Doing mental toughness exercises prior to working out can help you get the most out of your fitness regimen. Mental toughness is a common trait of competitive athletes; it is often a large piece of what sets them apart from the competition. Relying on the same strategies that athletes use, you can heighten the benefits of your daily workout. Here are three mental toughness exercises that you can do daily:
1. Positive Affirmations Prior to Exercise
Positive thoughts will increase your energy level. You might notice this in your daily life; when you are feeling sad or negative, you often have less motivation or strength to get through your day. Telling yourself that you are out of shape and not as strong or flexible as you used to be can rob you of necessary energy. On the other hand, positive thoughts create enthusiasm and excitement.

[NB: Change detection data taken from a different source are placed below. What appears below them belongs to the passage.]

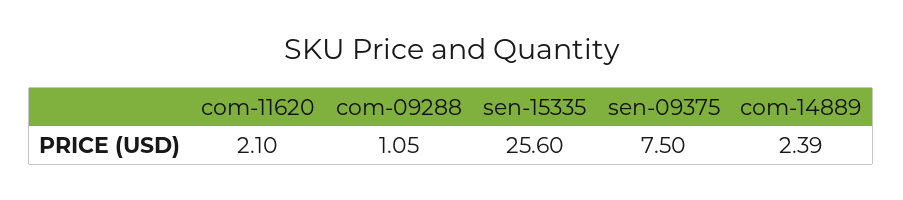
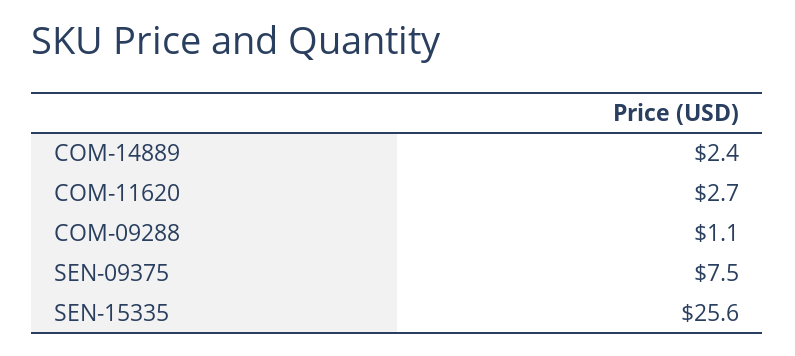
  {
-   "com-11620": 2.1,
+   "com-11620": 2.7,
    "com-09288": 1.05,
    "sen-15335": 25.6,
    "sen-09375": 7.5,
    "com-14889": 2.39
  }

Prior to exercise, take yourself through a series of positive self-affirmations. Think about your unique skills and abilities. It may be that you have strong legs which help you to bike up a steep hill. Maybe you are in excellent cardiovascular shape and are able to endure an advanced aerobics class with ease. It might be that you have natural flexibility that makes some movements easier for you to do in comparison to the average person. Make a list of your positive traits related to exercise and keep them in mind before you begin your daily workout regimen.
2. Visualize Success
One of the strategies that competitive athletes use is to visualize success before they begin competing. You can apply this same principle to your exercise regimen. If your goal is to swim 10 laps, for example, close your eyes and visualize yourself doing this. If the last time you went to the pool you experienced difficulty near the eighth lap, visualize that lap and picture yourself pushing through the challenge to achieve your ultimate goal.

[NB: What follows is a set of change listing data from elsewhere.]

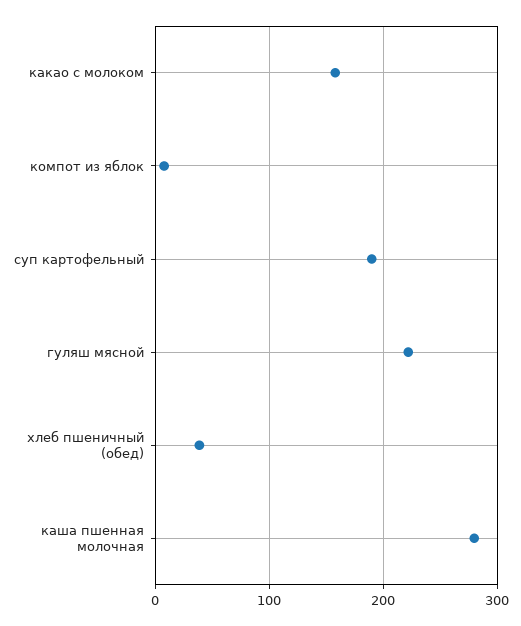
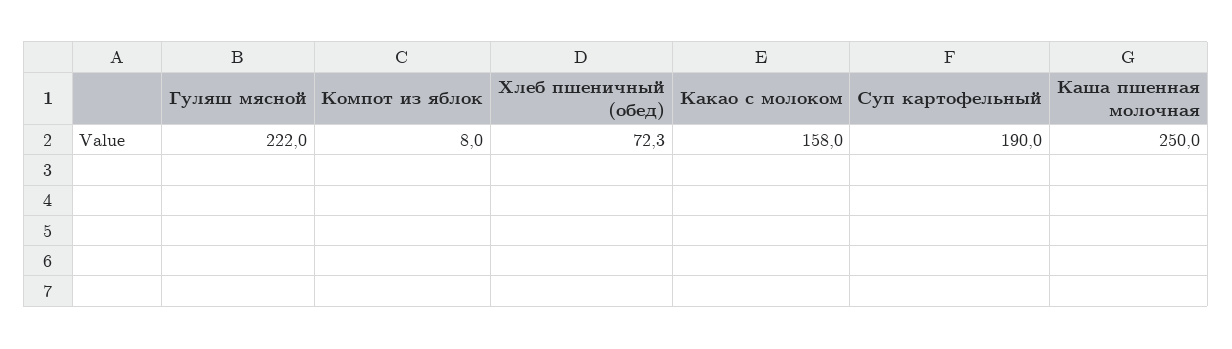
  {
    "какао с молоком": 158,
    "компот из яблок": 8,
    "суп картофельный": 190,
    "гуляш мясной": 222,
-   "хлеб пшеничный (обед)": 40,
+   "хлеб пшеничный (обед)": 72.3,
-   "каша пшенная молочная": 280
+   "каша пшенная молочная": 250
  }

3. Replace Negative Thoughts with Positive Thoughts
A challenge that is common for anyone who is striving to achieve a physical goal is focusing on weaknesses and failures. You might have just started running and noticed that your ankles hurt and that you are breathing heavy after half a mile of being out there. The tendency might be to focus on that as a failure and beat yourself up for not being in better shape. Mental toughness in this situation involves consciously avoiding negative thoughts about failure during exercise, and replacing those thoughts with positive ones.
The next time you go out to run, for example, you might reward yourself with the positive thought that you did actually get out there again despite your previous discomfort. You might notice that you are actually able to run a farther distance than you did before. Reward yourself with positive thoughts each time about the things that you're doing right. You will find that this positive energy gives you extra strength and motivation to continue and push through the difficult times.